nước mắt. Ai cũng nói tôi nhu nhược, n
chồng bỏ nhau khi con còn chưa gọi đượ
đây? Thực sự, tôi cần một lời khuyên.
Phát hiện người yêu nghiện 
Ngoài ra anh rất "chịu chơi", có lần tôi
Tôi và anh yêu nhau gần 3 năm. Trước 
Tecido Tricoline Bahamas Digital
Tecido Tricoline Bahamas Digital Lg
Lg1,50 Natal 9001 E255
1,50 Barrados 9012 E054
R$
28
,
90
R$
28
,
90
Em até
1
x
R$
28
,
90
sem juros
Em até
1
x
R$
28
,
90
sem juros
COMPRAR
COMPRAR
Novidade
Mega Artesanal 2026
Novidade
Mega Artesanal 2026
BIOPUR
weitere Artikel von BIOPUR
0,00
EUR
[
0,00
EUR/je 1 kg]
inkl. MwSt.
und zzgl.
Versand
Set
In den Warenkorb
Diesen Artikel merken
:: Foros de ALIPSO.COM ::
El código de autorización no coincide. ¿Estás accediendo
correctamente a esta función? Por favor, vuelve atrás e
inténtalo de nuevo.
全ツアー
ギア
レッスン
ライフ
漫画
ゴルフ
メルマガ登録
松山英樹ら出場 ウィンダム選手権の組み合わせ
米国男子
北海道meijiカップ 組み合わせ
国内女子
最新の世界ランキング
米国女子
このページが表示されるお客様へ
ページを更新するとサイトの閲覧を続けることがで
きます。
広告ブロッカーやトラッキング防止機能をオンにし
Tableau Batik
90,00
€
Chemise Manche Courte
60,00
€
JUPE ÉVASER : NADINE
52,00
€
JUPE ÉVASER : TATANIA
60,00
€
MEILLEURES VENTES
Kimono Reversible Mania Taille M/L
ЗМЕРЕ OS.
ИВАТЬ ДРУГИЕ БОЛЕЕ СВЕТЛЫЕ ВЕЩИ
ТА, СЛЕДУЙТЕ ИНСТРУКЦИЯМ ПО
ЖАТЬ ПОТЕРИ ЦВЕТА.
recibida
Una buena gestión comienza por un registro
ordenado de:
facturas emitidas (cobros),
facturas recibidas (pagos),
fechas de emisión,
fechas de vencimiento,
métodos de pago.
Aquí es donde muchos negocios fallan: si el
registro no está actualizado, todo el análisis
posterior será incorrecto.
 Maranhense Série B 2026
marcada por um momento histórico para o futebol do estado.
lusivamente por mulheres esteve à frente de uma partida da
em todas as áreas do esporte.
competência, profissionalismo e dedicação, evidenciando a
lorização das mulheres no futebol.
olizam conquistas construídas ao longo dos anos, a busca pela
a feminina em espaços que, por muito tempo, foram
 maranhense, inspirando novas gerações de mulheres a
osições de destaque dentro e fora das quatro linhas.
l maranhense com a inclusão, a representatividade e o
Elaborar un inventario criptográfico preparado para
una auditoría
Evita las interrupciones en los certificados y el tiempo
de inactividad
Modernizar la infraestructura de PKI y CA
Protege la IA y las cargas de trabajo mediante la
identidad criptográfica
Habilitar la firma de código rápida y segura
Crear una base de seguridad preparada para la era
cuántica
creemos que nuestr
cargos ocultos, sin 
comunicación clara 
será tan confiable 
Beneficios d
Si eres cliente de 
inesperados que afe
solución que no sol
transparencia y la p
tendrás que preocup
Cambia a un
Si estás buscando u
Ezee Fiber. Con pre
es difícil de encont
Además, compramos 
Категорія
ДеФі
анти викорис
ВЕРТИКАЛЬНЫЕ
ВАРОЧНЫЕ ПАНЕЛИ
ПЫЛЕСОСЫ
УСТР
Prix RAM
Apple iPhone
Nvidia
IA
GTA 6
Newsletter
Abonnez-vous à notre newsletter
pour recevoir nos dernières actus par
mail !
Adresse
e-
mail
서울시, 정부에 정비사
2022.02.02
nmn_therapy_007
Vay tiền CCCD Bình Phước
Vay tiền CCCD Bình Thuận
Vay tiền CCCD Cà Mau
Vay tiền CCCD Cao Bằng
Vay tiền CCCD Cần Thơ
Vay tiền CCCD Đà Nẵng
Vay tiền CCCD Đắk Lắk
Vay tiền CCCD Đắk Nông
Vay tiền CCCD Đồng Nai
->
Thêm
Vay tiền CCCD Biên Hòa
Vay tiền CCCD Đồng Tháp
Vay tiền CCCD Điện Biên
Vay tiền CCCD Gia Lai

> **Work instructions**
Up to and including the line that holds "l maranhense com", reproduce the records above exactly from their first line, and give nothing else.

> **Answer box**
nước mắt. Ai cũng nói tôi nhu nhược, n
chồng bỏ nhau khi con còn chưa gọi đượ
đây? Thực sự, tôi cần một lời khuyên.
Phát hiện người yêu nghiện 
Ngoài ra anh rất "chịu chơi", có lần tôi
Tôi và anh yêu nhau gần 3 năm. Trước 
Tecido Tricoline Bahamas Digital
Tecido Tricoline Bahamas Digital Lg
Lg1,50 Natal 9001 E255
1,50 Barrados 9012 E054
R$
28
,
90
R$
28
,
90
Em até
1
x
R$
28
,
90
sem juros
Em até
1
x
R$
28
,
90
sem juros
COMPRAR
COMPRAR
Novidade
Mega Artesanal 2026
Novidade
Mega Artesanal 2026
BIOPUR
weitere Artikel von BIOPUR
0,00
EUR
[
0,00
EUR/je 1 kg]
inkl. MwSt.
und zzgl.
Versand
Set
In den Warenkorb
Diesen Artikel merken
:: Foros de ALIPSO.COM ::
El código de autorización no coincide. ¿Estás accediendo
correctamente a esta función? Por favor, vuelve atrás e
inténtalo de nuevo.
全ツアー
ギア
レッスン
ライフ
漫画
ゴルフ
メルマガ登録
松山英樹ら出場 ウィンダム選手権の組み合わせ
米国男子
北海道meijiカップ 組み合わせ
国内女子
最新の世界ランキング
米国女子
このページが表示されるお客様へ
ページを更新するとサイトの閲覧を続けることがで
きます。
広告ブロッカーやトラッキング防止機能をオンにし
Tableau Batik
90,00
€
Chemise Manche Courte
60,00
€
JUPE ÉVASER : NADINE
52,00
€
JUPE ÉVASER : TATANIA
60,00
€
MEILLEURES VENTES
Kimono Reversible Mania Taille M/L
ЗМЕРЕ OS.
ИВАТЬ ДРУГИЕ БОЛЕЕ СВЕТЛЫЕ ВЕЩИ
ТА, СЛЕДУЙТЕ ИНСТРУКЦИЯМ ПО
ЖАТЬ ПОТЕРИ ЦВЕТА.
recibida
Una buena gestión comienza por un registro
ordenado de:
facturas emitidas (cobros),
facturas recibidas (pagos),
fechas de emisión,
fechas de vencimiento,
métodos de pago.
Aquí es donde muchos negocios fallan: si el
registro no está actualizado, todo el análisis
posterior será incorrecto.
 Maranhense Série B 2026
marcada por um momento histórico para o futebol do estado.
lusivamente por mulheres esteve à frente de uma partida da
em todas as áreas do esporte.
competência, profissionalismo e dedicação, evidenciando a
lorização das mulheres no futebol.
olizam conquistas construídas ao longo dos anos, a busca pela
a feminina em espaços que, por muito tempo, foram
 maranhense, inspirando novas gerações de mulheres a
osições de destaque dentro e fora das quatro linhas.
l maranhense com a inclusão, a representatividade e o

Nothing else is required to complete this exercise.